Did Gibson market their banjos that way? 

Dec 6, 2023 - 8:15:31 AM

8085 posts since 9/21/2007

quote:
Originally posted by Andy FitzGibbon
quote:
Originally posted by Joel Hooks


Since I have limited data on many makes of British banjos, I cannot support the "Plectrum 5 string" explanation but it seems reasonable, after all, Gibson did the same thing (their 5 string banjos were plectrums with an octave string).


Did Gibson market their banjos that way? 


Not that I know of, but they did make clear that their focus was on plectrum played instruments. Early catalogs ask that buyers stipulate if gut or wire will be used on guitars.  This was not (that I know of) done with their regular banjo listings even though the magazines they advertised in still supported gut strung fingerstyle banjo.

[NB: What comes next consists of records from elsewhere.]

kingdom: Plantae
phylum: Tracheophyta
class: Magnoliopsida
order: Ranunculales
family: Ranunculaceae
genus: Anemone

The catalogs mention that they may be played with fingers or thimbles (Hawiian guitar picks).  We know they were wire strung and at least one catalog says that "banjos" use a 5/8" bridge.  I am no Gibson expert, but it seems to me that they made plectrum banjo but offered regular banjos (plectrums with octave 5th strings).

One of the examples of a fingerstyle banjo they made for Alex Magee was very different from their stock styles having a 12" rim and cutaway on the resonator (which strangely, Alex wrote that he played this banjo without the resonator).  Burton Gedney played a RB fingerstyle using a Hartnett tone bar (interestingly, Gedney was taught banjo by Frank Converse).  Gedney also endorsed their plectrum banjos. 

Dec 6, 2023 - 8:55:50 AM

2014 posts since 1/13/2012

That makes sense, as they got into the banjo market right as regular banjos were declining in popularity. Even though their shop foreman had a long history in the manufacture of regular banjos, Gibson's first offering was a tenor.

The taller bridge is a physical necessessity on most of Gibson's early '20s instruments, as the bulk of them had an elevated extension fingerboard. Their neck angles are about the same as other banjos of the period.

Dec 6, 2023 - 12:33:04 PM

banjonz

New Zealand

11952 posts since 6/29/2003

quote:
Originally posted by Joel Hooks

Someone on Facebook wrote that these 5 on the peghead with tunneled 5th and regular banjo bodies were "Plectrum 5 strings" (regular 5 string banjos intended to be played with a pick).

Based on articles in the BMG, the British were more receptive to wire strings, particularly for the first string due to "climate" as well as war caused shortages that normalized them.

Since I have limited data on many makes of British banjos, I cannot support the "Plectrum 5 string" explanation but it seems reasonable, after all, Gibson did the same thing (their 5 string banjos were plectrums with an octave string).


You may be correct about them being played plectrum. This came to me with a crude tin plectrum/pick holder attached to the tension band with what looked like very thick (3mm) bone picks.